Copy every line of the entries that has the string "round" in it.

[[ Excerpted data open ]]

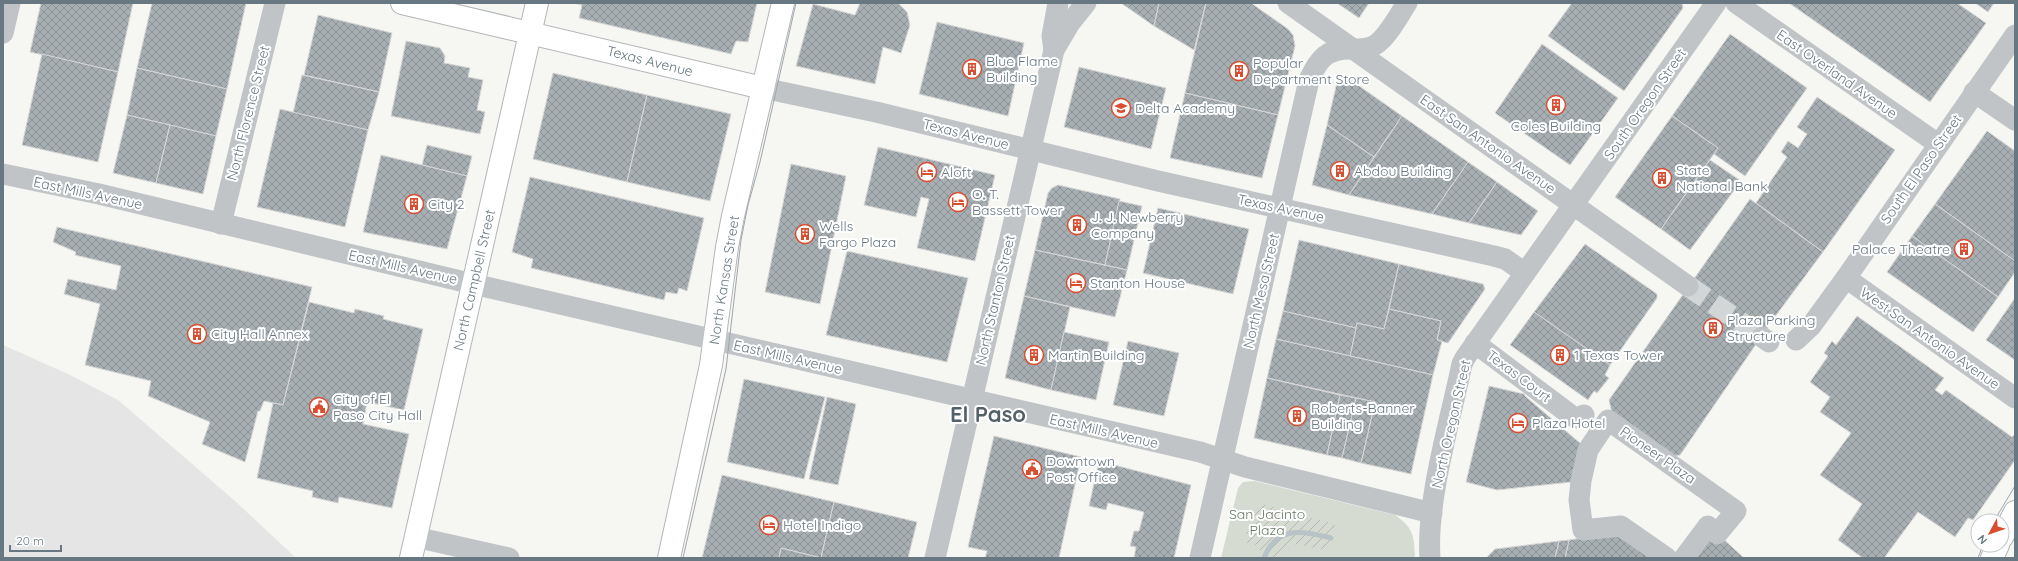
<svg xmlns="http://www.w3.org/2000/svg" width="2018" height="561" font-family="Quicksand,sans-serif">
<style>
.built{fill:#e4e5e4}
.park{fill:#d6dbd2}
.garden{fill:url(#garden-furrows)}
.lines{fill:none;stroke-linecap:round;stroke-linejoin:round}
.stream{stroke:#b7c3c6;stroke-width:5}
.building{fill:url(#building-cross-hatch);stroke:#d8d7d6}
.minor-tunnel{stroke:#d2d6d7;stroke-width:21;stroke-dasharray:21 10;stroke-linecap:butt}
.major-casing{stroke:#b1b6b9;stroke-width:24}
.minor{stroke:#c0c4c7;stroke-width:21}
.major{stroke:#fff;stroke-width:22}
.tram{stroke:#9fa6ab;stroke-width:1}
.labels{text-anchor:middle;stroke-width:4;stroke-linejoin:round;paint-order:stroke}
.street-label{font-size:14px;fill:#677882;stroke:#fff}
.poi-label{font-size:14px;fill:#677882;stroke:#fff;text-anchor:start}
.park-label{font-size:14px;fill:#6b7a65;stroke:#fff}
.town-label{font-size:22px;font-weight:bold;fill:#546068;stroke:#fff}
</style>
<defs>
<pattern id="garden-furrows" width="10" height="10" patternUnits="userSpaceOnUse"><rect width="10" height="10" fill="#d6dbd2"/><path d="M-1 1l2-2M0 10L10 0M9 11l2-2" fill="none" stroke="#b1b6b0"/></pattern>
<pattern id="building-cross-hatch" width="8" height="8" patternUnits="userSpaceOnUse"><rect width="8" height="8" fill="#a7afb3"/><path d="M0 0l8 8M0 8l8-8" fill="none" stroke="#8c9397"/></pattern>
</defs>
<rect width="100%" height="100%" fill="#f6f6f3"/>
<!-- built -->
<polygon class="built" points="3,345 70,375 118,400 235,501 296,558 3,558"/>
<!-- park -->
<path class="park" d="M 1255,481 L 1395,515 C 1414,528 1414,536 1415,558 L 1221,558 L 1238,488 L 1243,482 Z"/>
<!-- garden -->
<polygon class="garden" points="1263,504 1335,524 1328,551 1297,544 1284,547 1274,558 1258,558 1261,546 1244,542 1251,518"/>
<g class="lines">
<!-- stream -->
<path class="stream" d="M 1264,558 C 1277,525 1302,531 1331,538"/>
</g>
<!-- building -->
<g class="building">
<polygon points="41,3 133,3 118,72 30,52"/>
<polygon points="152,3 246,3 227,89 137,68"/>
<polygon points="574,3 757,3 748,42 736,41 731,54 579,18 582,5"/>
<polygon points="860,3 898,3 907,12 910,25 901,53 883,47 875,84 796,66 813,4 855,15"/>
<polygon points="1121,3 1159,3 1154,26"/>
<polygon points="1159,3 1206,3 1194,50 1154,26"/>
<polygon points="1206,3 1251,3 1288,29 1293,35 1295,46 1278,115 1185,93"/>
<polygon points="1337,3 1369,3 1359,18"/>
<polygon points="1572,3 1682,3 1683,8 1624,91 1548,36"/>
<polygon points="1789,3 1957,3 1986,23 1930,102"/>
<polygon points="1975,3 1994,3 1988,12"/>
<polygon points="318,15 392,33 379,92 304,75"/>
<polygon points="937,22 1024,43 1008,116 919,94"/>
<polygon points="1730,34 1807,88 1745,176 1714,154 1718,148 1672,116"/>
<polygon points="406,41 440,48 445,56 444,63 470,68 468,77 483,80 477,110 485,112 480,134 391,116"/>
<polygon points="1542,44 1618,98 1570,165 1495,113"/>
<polygon points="42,54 118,72 98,162 22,145"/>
<polygon points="1079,67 1166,88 1151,149 1064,127"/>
<polygon points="137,68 227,89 216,136 127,115"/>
<polygon points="553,73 647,95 627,182 533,159"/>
<polygon points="302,75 379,92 368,130 293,113"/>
<polygon points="1341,75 1345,76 1402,116 1374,157 1327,125 1338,78"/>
<polygon points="1185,93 1278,115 1262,178 1170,158"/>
<polygon points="647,95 731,114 710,201 627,182"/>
<polygon points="1817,97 1895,150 1823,252 1756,203 1787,157 1781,152 1788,141 1798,148 1807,134 1797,127"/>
<polygon points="280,109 368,130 345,227 257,207"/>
<polygon points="127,115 170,125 156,183 113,173"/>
<polygon points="1402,116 1468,162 1432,214 1349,195"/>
<polygon points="1672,116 1718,148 1661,229 1615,197"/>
<polygon points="170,125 216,136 203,194 156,183"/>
<polygon points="1327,125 1374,157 1349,195 1312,185"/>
<polygon points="1987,131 2015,151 2015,261 1935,204"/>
<polygon points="427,145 472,156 467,176 422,165"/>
<polygon points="878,147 995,175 975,261 917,248 929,199 921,197 916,217 864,205"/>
<polygon points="381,155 467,176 447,249 363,232"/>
<polygon points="1710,160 1741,181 1690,250 1661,229"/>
<polygon points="1468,162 1497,182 1469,223 1432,214"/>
<polygon points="791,164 846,176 820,304 765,292"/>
<polygon points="530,177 704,218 687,291 679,288 677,294 666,292 664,300 531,268 533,259 512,252"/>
<polygon points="1497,182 1538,211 1521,235 1469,223"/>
<polygon points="1058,185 1120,199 1105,265 1035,250 1048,193 1052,188"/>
<polygon points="1750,199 1823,252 1774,318 1680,455 1668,457 1613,418 1609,400"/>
<polygon points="1119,201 1142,206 1127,270 1105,265"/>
<polygon points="1935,204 2015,261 2015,272 1998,297 1912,236"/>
<polygon points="1158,208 1249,229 1233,294 1143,273"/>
<polygon points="57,227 312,287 283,405 264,401 260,411 258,411 245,462 202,444 210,422 148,396 151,381 85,365 100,304 64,294 68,279 116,290 121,266 75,255 76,252 53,242"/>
<polygon points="1912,236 1998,297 1973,332 1887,272"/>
<polygon points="1299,240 1399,264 1384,329 1357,323 1356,328 1283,311"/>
<polygon points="1585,244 1657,294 1657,298 1610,365 1534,312"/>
<polygon points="1035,250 1127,270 1115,317 1024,296"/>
<polygon points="847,251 968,278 947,362 826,335"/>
<polygon points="1399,264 1483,284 1485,289 1448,343 1437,340 1441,321 1389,309"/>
<polygon points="1024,296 1070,307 1051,390 1005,378"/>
<polygon points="2015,298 2015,360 1986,340"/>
<polygon points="309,302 354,313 355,309 384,316 383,319 423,329 404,410 367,402 363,424 409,434 392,508 339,497 338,503 312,497 313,491 257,478 273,403 283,405"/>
<polygon points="1389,309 1441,321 1437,340 1442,341 1433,375 1350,356 1357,323 1384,329"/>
<polygon points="1283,311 1356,328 1350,356 1276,339"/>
<polygon points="1534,312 1610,365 1605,375 1609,378 1597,393 1594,391 1588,400 1510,345"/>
<polygon points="1857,316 1944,378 1935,390 1942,395 1946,390 2012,437 2015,434 2015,460 1973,520 1968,518 1955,537 1918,512 1884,558 1863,558 1838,540 1862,504 1820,475 1851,433 1820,412 1830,397 1810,382 1828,356 1824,353 1832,341 1836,345"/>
<polygon points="1064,332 1109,342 1096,400 1051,390"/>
<polygon points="1276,339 1433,375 1411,474 1361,463 1375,402 1267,378"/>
<polygon points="1128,341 1179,353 1164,416 1113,405"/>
<polygon points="1267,378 1340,395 1327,455 1254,438"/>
<polygon points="744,379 825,397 804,479 727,462"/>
<polygon points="1489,386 1524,394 1525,396 1588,450 1581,481 1497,490 1466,482"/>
<polygon points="1340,395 1356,398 1342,458 1327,455"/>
<polygon points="827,397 856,404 838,485 809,479"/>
<polygon points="1356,398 1375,402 1361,463 1342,458"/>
<polygon points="994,436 1081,457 1059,558 985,558 987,551 968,547"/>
<polygon points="1099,461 1191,485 1174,558 1134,558 1136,547 1130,546 1134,531 1139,531 1144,512 1108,503 1106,510 1089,506"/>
<polygon points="722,475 834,502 821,558 781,548 779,558 702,558"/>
<polygon points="834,502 917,522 908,558 779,558 781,548 821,558"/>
<polygon points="1708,526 1721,537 1744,558 1684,558"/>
<polygon points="1613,533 1654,558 1565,558 1569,540"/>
<polygon points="1569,540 1565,558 1555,558 1559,541"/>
<polygon points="1559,541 1555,558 1486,558 1495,549"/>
</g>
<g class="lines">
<!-- minor-tunnel -->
<polyline class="minor-tunnel" points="1688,286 1762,337"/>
<defs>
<g id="major">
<polyline points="402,3 763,88"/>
<polyline points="2002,537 2015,512"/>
<polyline points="411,558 537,3"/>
<polyline points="669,558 711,365 727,247 733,216 783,3"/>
<polyline points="1992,558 1998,545"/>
</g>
</defs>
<!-- major casing -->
<use href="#major" class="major-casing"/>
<!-- minor -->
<g class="minor">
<polyline points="1288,3 1688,286"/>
<polyline points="1736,3 1938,144"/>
<polyline points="3,33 10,3"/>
<polyline points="1054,50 1052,36 1058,3"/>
<polyline points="763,88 876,112 1158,181 1494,256 1505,259 1525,273"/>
<polyline points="1974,92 2015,120"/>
<polyline points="3,174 99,194 473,284 1200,452 1245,467 1432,513"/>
<polyline points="221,224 275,3"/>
<polyline points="1846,278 2015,398"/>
<polyline points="1762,337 1769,342"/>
<polyline points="1796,340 1811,326 1846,278 2015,35"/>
<polyline points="1475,343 1572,416 1578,418 1584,415"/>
<polyline points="415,537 509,558"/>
<polyline points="935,558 1054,50 1070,23 1086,3"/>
<path d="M 1200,558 L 1309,80 C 1319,58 1327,48 1353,49 C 1361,49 1368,49 1375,45 C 1387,38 1399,15 1407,3"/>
<path d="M 1430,558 C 1426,501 1450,422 1462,364 L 1465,358 L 1716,3"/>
<polyline points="1667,558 1621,526 1583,530 1579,500 1581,481 1588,450 1608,420 1736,511 1717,534 1708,526 1684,558"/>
</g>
<!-- major -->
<use href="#major" class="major"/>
<!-- tram -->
<g class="tram">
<polyline points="1994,521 2015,486"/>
<polyline points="683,558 726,369 741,240 748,205 760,162 796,3"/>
<polyline points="1978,558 1983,545"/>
</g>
</g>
<!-- icons -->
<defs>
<symbol id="building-ring" viewBox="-11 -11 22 22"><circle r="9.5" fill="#fff" stroke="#d84e31" stroke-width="1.5"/><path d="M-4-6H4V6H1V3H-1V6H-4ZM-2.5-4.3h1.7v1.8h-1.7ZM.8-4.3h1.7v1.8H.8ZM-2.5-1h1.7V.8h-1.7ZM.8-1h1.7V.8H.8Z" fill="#d84e31"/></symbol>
<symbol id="school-ring" viewBox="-11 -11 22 22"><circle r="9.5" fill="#fff" stroke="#d84e31" stroke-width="1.5"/><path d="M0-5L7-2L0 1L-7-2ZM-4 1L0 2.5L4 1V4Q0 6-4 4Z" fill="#d84e31"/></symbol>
<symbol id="hotel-ring" viewBox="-11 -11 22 22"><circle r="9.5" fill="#fff" stroke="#d84e31" stroke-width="1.5"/><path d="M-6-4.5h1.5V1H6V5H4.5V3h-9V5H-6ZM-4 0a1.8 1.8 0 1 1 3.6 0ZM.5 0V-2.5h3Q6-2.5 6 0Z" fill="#d84e31"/></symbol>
<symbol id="civic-ring" viewBox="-11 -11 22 22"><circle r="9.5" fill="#fff" stroke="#d84e31" stroke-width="1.5"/><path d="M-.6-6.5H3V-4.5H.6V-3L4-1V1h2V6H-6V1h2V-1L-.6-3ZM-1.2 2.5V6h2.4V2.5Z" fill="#d84e31"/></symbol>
</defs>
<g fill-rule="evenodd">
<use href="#building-ring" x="961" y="58" width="22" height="22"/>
<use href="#building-ring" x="1228" y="60" width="22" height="22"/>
<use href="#building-ring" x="1545" y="94" width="22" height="22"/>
<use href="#school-ring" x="1110" y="97" width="22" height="22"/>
<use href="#building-ring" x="1329" y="160" width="22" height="22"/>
<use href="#hotel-ring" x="916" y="161" width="22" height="22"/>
<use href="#building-ring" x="1651" y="167" width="22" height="22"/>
<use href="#hotel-ring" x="947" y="191" width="22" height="22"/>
<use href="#building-ring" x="403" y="193" width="22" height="22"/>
<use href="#building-ring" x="1066" y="214" width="22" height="22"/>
<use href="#building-ring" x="794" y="223" width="22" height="22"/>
<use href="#building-ring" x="1953" y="238" width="22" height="22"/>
<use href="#hotel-ring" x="1065" y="272" width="22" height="22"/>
<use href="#building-ring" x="1702" y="317" width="22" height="22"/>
<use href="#building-ring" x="186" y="323" width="22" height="22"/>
<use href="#building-ring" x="1023" y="344" width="22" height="22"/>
<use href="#building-ring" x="1549" y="344" width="22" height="22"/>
<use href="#civic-ring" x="308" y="396" width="22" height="22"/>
<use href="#building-ring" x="1286" y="405" width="22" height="22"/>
<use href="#hotel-ring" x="1507" y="412" width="22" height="22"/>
<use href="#civic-ring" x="1021" y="458" width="22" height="22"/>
<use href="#hotel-ring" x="758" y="514" width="22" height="22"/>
</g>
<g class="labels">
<!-- street labels -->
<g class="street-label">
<text transform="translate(650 61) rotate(14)" y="5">Texas Avenue</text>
<text transform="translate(1837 74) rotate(35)" y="5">East Overland Avenue</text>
<text transform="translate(1645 104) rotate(-55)" y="5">South Oregon Street</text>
<text transform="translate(248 113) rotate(-76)" y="5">North Florence Street</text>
<text transform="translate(966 134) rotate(14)" y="5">Texas Avenue</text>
<text transform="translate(1488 144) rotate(35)" y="5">East San Antonio Avenue</text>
<text transform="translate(1921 169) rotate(-55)" y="5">South El Paso Street</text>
<text transform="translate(88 193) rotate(12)" y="5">East Mills Avenue</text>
<text transform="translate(1281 208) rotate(12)" y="5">Texas Avenue</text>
<text transform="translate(403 267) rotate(13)" y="5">East Mills Avenue</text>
<text transform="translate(474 280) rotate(-77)" y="5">North Campbell Street</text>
<text transform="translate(724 280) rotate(-81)" y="5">North Kansas Street</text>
<text transform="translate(1261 291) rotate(-77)" y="5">North Mesa Street</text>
<text transform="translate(995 300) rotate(-77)" y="5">North Stanton Street</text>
<text transform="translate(1930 338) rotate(35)" y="5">West San Antonio Avenue</text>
<text transform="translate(788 357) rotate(13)" y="5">East Mills Avenue</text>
<text transform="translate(1519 376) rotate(37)" y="5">Texas Court</text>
<text transform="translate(1451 424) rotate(-77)" y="5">North Oregon Street</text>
<text transform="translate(1104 431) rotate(13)" y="5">East Mills Avenue</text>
<text transform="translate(1658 455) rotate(35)" y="5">Pioneer Plaza</text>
</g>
<!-- poi labels -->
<g class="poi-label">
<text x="986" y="66">Blue Flame<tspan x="986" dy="16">Building</tspan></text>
<text x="1253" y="68">Popular<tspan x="1253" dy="16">Department Store</tspan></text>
<text x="1135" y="113">Delta Academy</text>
<text x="1556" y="131" text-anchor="middle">Coles Building</text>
<text x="1676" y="175">State<tspan x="1676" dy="16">National Bank</tspan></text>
<text x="1354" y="176">Abdou Building</text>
<text x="941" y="177">Aloft</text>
<text x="972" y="199">O. T.<tspan x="972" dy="16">Bassett Tower</tspan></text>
<text x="428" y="209">City 2</text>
<text x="1091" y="222">J. J. Newberry<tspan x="1091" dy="16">Company</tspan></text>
<text x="819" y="231">Wells<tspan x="819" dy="16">Fargo Plaza</tspan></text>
<text x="1950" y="254" text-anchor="end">Palace Theatre</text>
<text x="1090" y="288">Stanton House</text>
<text x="1727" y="325">Plaza Parking<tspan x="1727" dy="16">Structure</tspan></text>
<text x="211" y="339">City Hall Annex</text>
<text x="1048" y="360">Martin Building</text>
<text x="1574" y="360">1 Texas Tower</text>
<text x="333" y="404">City of El<tspan x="333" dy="16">Paso City Hall</tspan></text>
<text x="1311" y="413">Roberts-Banner<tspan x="1311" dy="16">Building</tspan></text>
<text x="1532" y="428">Plaza Hotel</text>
<text x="1046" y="466">Downtown<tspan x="1046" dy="16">Post Office</tspan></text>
<text x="783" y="530">Hotel Indigo</text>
</g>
<!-- park labels -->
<g class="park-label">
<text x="1267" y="519">San Jacinto<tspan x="1267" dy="16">Plaza</tspan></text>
</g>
<!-- town labels -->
<g class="town-label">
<text x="988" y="422">El Paso</text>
</g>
</g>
<!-- border -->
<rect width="2018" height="561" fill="none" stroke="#677882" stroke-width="8"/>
<!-- north arrow -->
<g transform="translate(1990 533) rotate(230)"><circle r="19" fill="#ffffff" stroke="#c2c9cd"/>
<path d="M0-3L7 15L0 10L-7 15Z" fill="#d84e31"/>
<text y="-6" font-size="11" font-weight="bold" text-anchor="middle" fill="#677882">N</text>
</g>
<!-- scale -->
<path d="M10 545v6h51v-6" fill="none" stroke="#677882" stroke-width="2"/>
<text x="16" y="545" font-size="12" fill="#677882" stroke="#ffffff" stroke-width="3" paint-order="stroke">20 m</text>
</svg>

[[ Excerpted data closed ]]

__Problem solution__.
.lines{fill:none;stroke-linecap:round;stroke-linejoin:round}
.labels{text-anchor:middle;stroke-width:4;stroke-linejoin:round;paint-order:stroke}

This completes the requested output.